I listen to a lot of Fermi Paradox/Space podcasts and I’ve heard it postulated several times that if FTL travel was possible, we would know about it because we would have seen other civilizations visiting us from across the universe.

That may not obtain. It depends on the nature of the FTL. Just off the top of my head, I can think of three forms of FTL used in SF that do not allow access to everywhere in the universe within a reasonable amount of time. “Reasonable” here meaning you don’t have to spend a couple years or more in STL travel. I’m sure there are others that haven’t occured to me.

But haven’t they heard of the Prime Directive?

Trump’s chances in 2024?

I don’t think we will develop FTL travel, but not for that reason. It violates our current understanding of physics.

I’m sure the sci-fi stories had limitations for story plot points. But were we to find a way to go faster than light, why assume there would be an upper limit?

Moderator Note

Let’s keep the political jabs out of FQ, please.

Faster-than-light travel ‘violates’ General Relativity (GR) in the sense of mass moving against the static background of spacetime faster than c but there are certainly ways to formulate the Einstein field equations (EFE) to realize the movement of a mass or information between two points separated by an interval greater than that light could travel. Whether these mathematical formations could be practically realized is another question (as all require enormous energy and/or regions of negative energy density) but the theory of GR does not make it impossible. Of course, we know that entangled quantum particles can influence each other over any interval with apparent simultaneity, so GR is not a complete theory anyway.

The more general argument against faster-than-light travel as a physically realizable phenomenon because it would make an utter mess of causality, and as far as we can tell the universe appears to be causal at the macroscopic level.

Stranger

Which most traveling spacecraft would need to do. Never say never, of course, but the idea of folding space to hop across vast space distances seems to be forever out of the realm of human achievement. It would seem that the energy requirement alone would be prohibitive.

I think it is important to note that nothing can move faster than the speed of light. By which I mean a rocket/hypothetical pushing device pushing something through space cannot ever exceed light speed. We know that.

So, FTL travel (if at all possible) will need to warp space or move through other dimensions or something else.

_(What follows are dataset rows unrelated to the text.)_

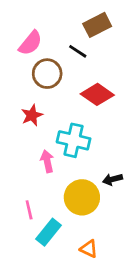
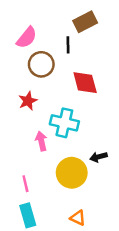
black line: (78, 51) -> (68, 45), turned 56
red diamond: (97, 94) -> (85, 83), turned 40
cyan rectangle: (49, 232) -> (28, 215), moved, turned -55

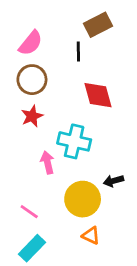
brown circle: (41, 64) -> (32, 80), moved
pink line: (25, 184) -> (29, 212), turned -42
cyan rectangle: (28, 215) -> (32, 248), turned 60
orange triangle: (78, 218) -> (91, 236), moved

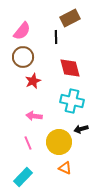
red star: (32, 116) -> (33, 81), moved
cyan cross: (74, 141) -> (72, 101), moved
pink arrow: (47, 163) -> (34, 116), turned -70
pink line: (29, 212) -> (28, 143), moved, turned 32

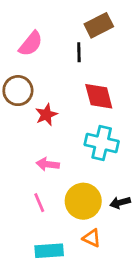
brown circle: (23, 57) -> (18, 91), moved
black arrow: (81, 129) -> (120, 203), moved
cyan rectangle: (23, 177) -> (49, 251), moved, turned 42

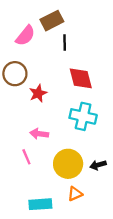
brown rectangle: (99, 25) -> (52, 21), moved
pink line: (39, 203) -> (26, 157), moved
orange triangle: (92, 238) -> (75, 194), turned -49

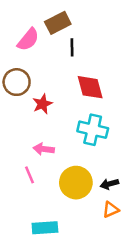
orange triangle: (75, 194) -> (111, 210), moved

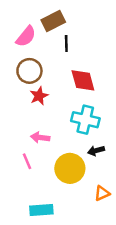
brown circle: (17, 82) -> (29, 71), moved
black arrow: (109, 184) -> (96, 151), moved

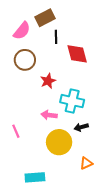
red diamond: (83, 80) -> (77, 54), moved
red star: (39, 96) -> (48, 81), moved
pink arrow: (40, 137) -> (49, 115), moved
pink line: (27, 161) -> (16, 131), moved

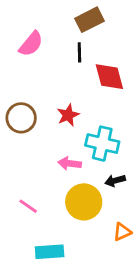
brown rectangle: (45, 18) -> (89, 20), moved
brown circle: (25, 60) -> (21, 118), moved
pink line: (16, 131) -> (28, 206), moved, turned -32

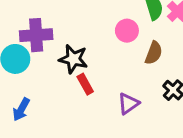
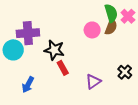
brown semicircle: (154, 53) -> (111, 27), moved
blue arrow: (21, 110) -> (28, 85), moved

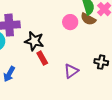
brown semicircle: (111, 27) -> (88, 19), turned 98
black cross: (125, 72) -> (101, 62), turned -32

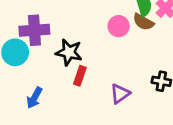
red rectangle: (42, 58) -> (80, 76), turned 48

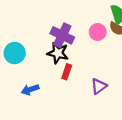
purple cross: (34, 30) -> (62, 35), moved, turned 30
blue arrow: (34, 98) -> (30, 90), turned 42

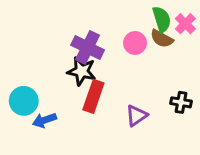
cyan circle: (15, 53) -> (24, 101), moved
red rectangle: (67, 72) -> (93, 96), size x1.5

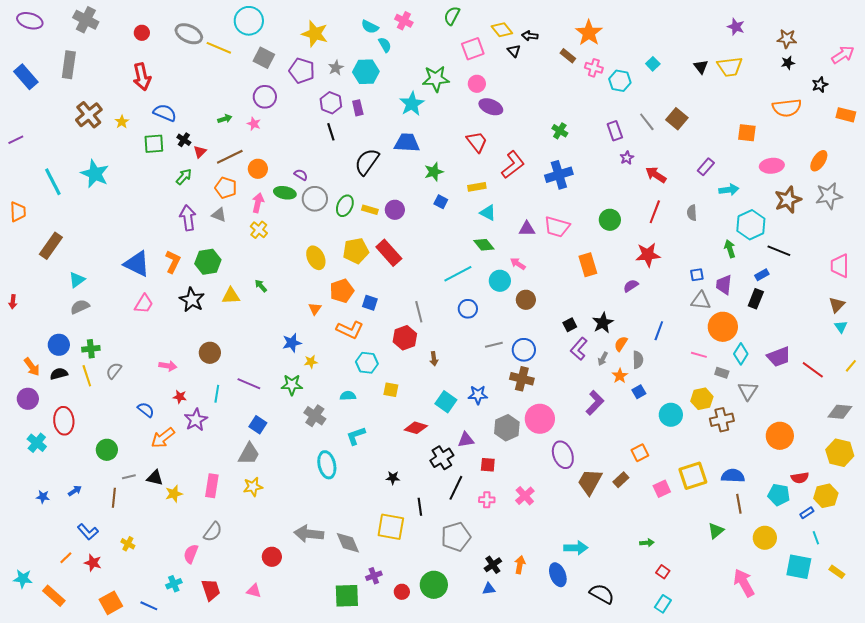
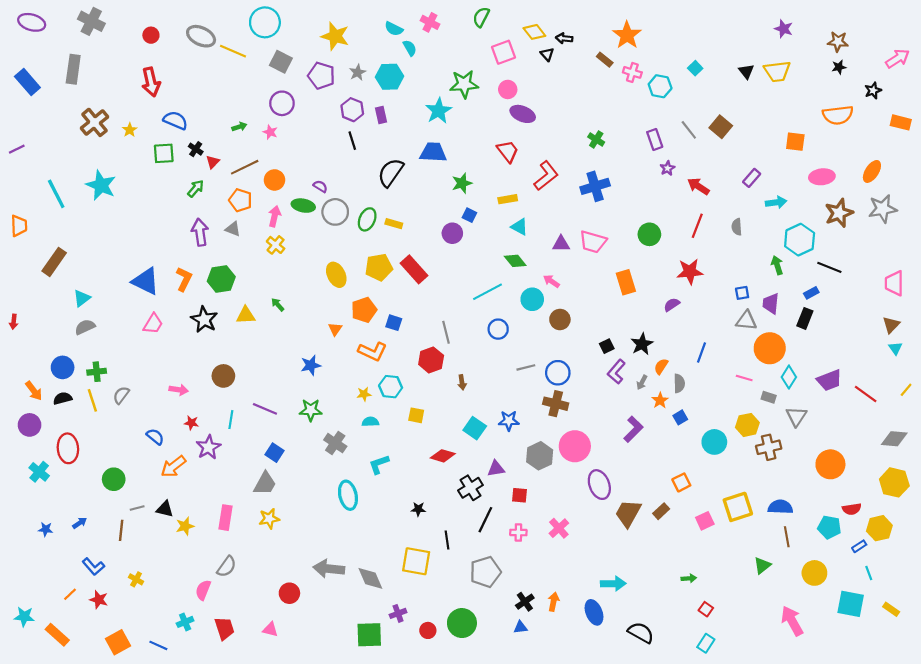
purple circle: (395, 210) -> (452, 233), moved
yellow star: (311, 362) -> (364, 394), moved

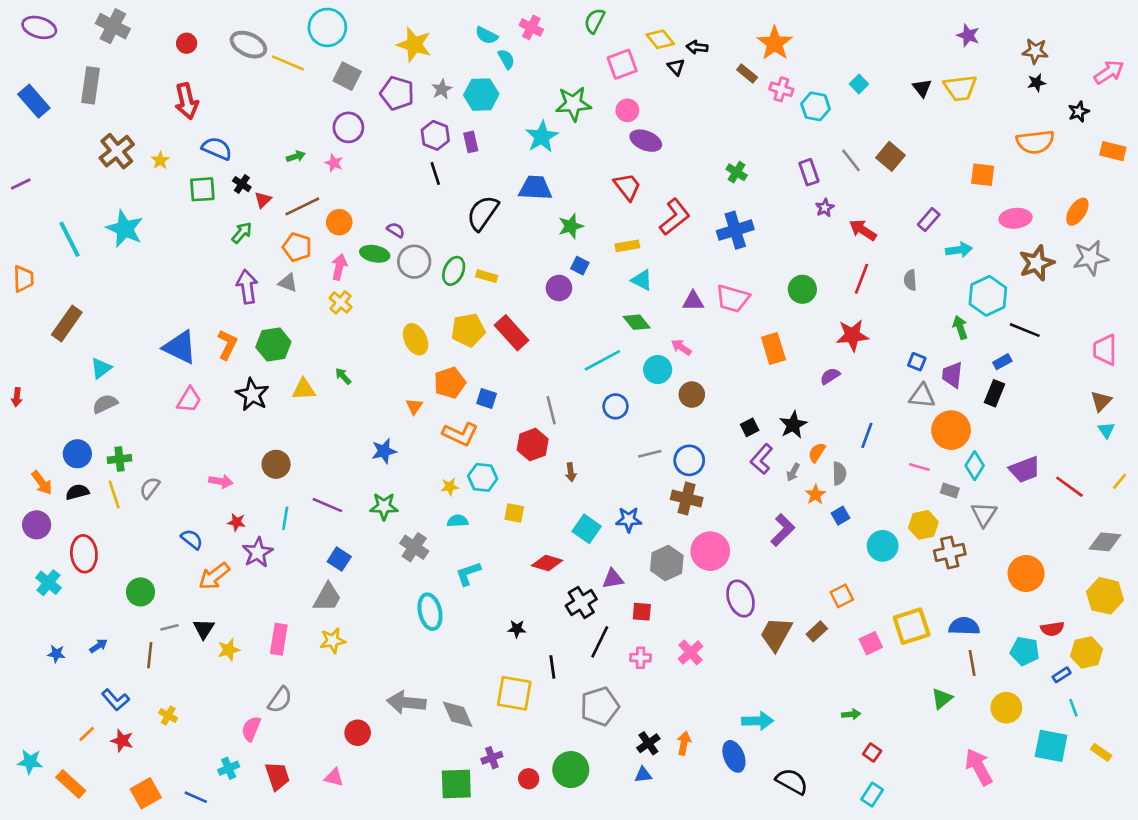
blue square: (742, 293) -> (917, 362), turned 32
black triangle: (165, 509) -> (204, 629), turned 48

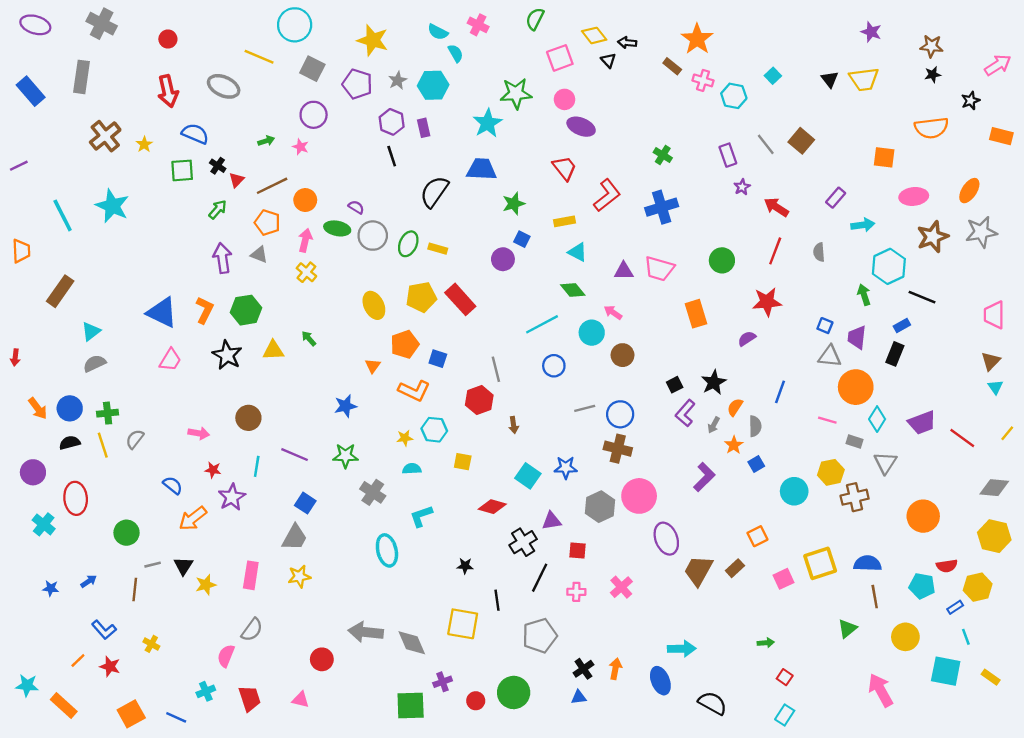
gray ellipse: (248, 45) -> (224, 86), moved
orange arrow: (42, 483) -> (38, 408), moved

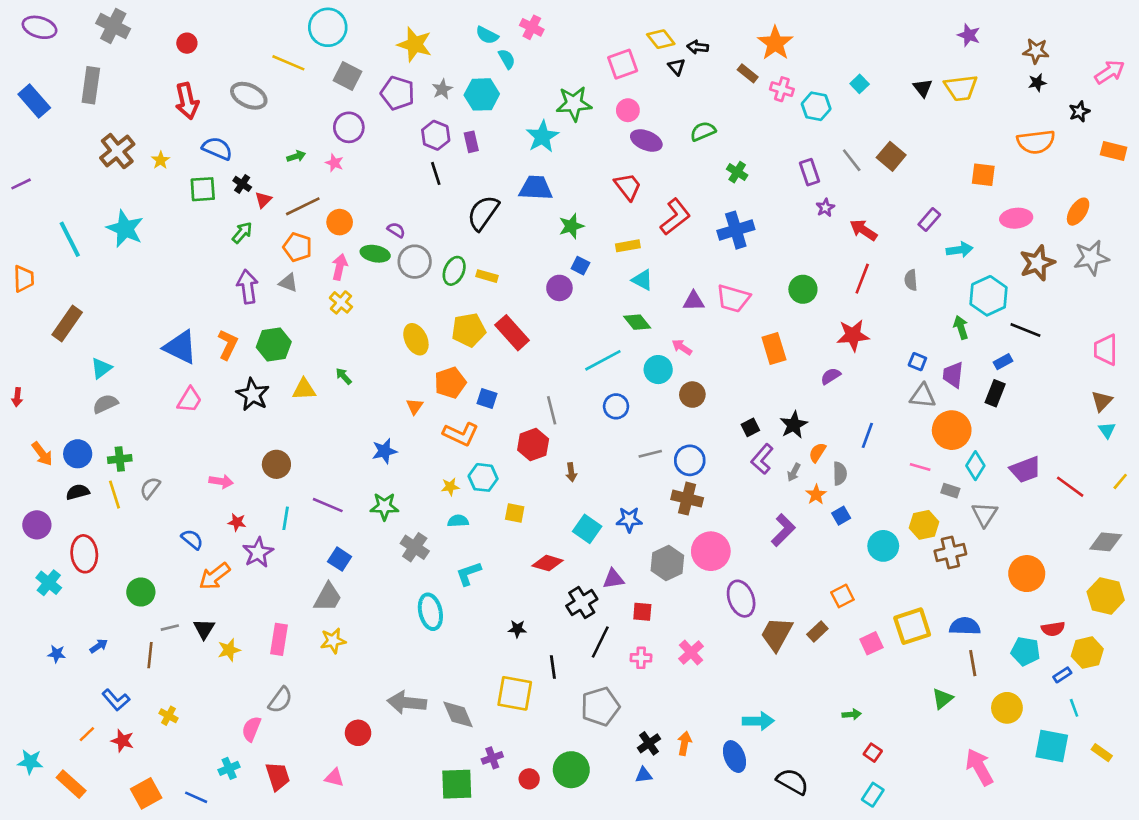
green semicircle: (535, 19) -> (703, 131), moved, turned 40

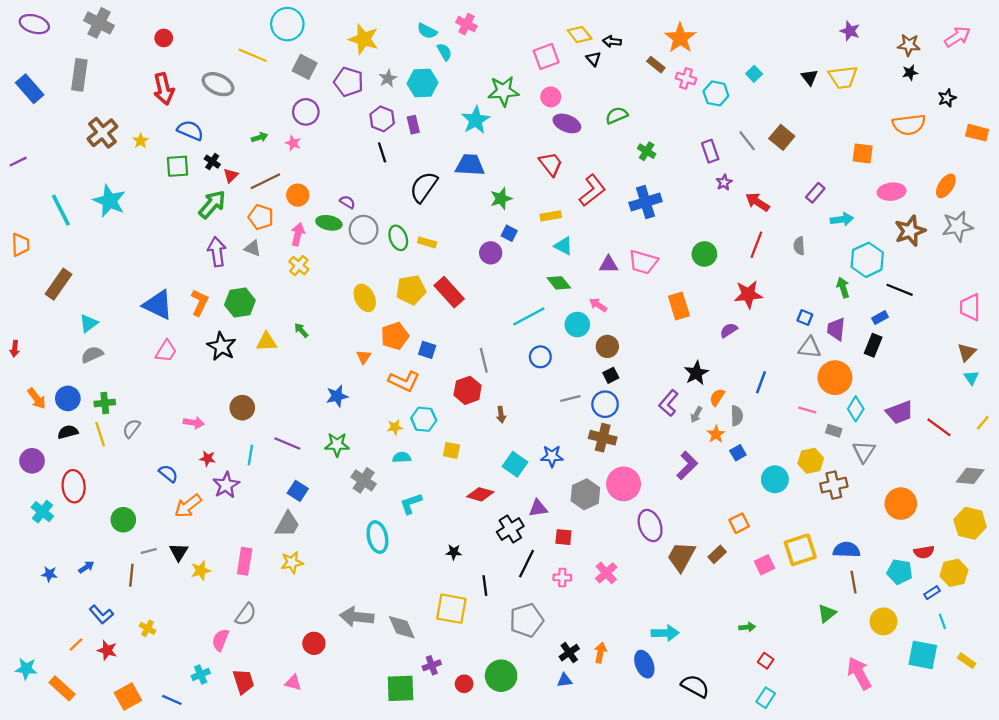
pink arrow: (1110, 72) -> (957, 37), moved
green arrow: (242, 233) -> (212, 204), size x1.5
green ellipse: (454, 271) -> (398, 238), turned -45
black square: (750, 427) -> (611, 375), moved

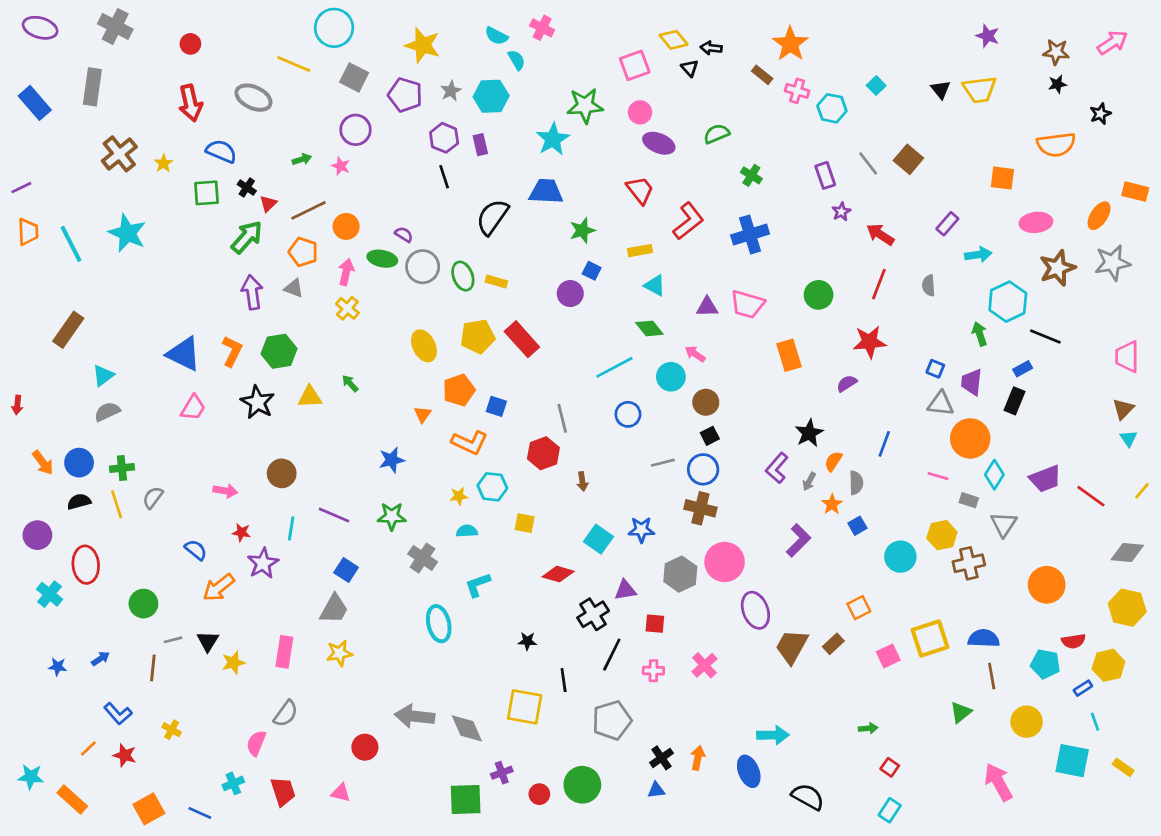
orange rectangle: (977, 133) -> (1135, 192), moved
orange trapezoid: (20, 245) -> (28, 232), moved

It is certainly speculative in the truest sense of the term insofar as it would require physics beyond what we currently understand, but to qualify it as “forever out of the realm of human achievement” is a very limiting perspective. To someone in 1820, the idea of putting objects into orbit that could facilitate global communications or sending a “Mechanical Turk”-like machine to orbit another planet and send by high resolution color images would have been absolutely prohibitive, not only because of the limits of technology but the limitations of was then termed “natural philosophy”, and if these things are not quite routine today they are well within the means of a wealthy nation with a strong technological base. The “energy requirements” two centuries ago would have been limited to animal power and very crude steam engine; it took Michael Faraday and James Clerk Maxwell to understand what we know today as electromagnetism to even have the basic physics to convert mechanical work into concentrated electrical energy which is used in nearly every technology today, and yet this is now so commonplace the average person on the street wouldn’t even recognize these names as historical figures of any significance.

This is not to say that superluminal “faster than light” travel will ever be possible, and if it is the conveyance for it is unlikely to look like anything imagined by science fiction shows and movies today, but we should not be so arrogant to assume that everything that humanity is capable of can be predicted by the frankly very little we actually understand about the nature of the universe.

Stranger

No arrogance implied, I qualified my remarks with “never say never”.

OR–
Maybe several such civilizations have visited us, but but the people who have seen their spaceships routinely get dismissed as cranks, drunks, and crazies.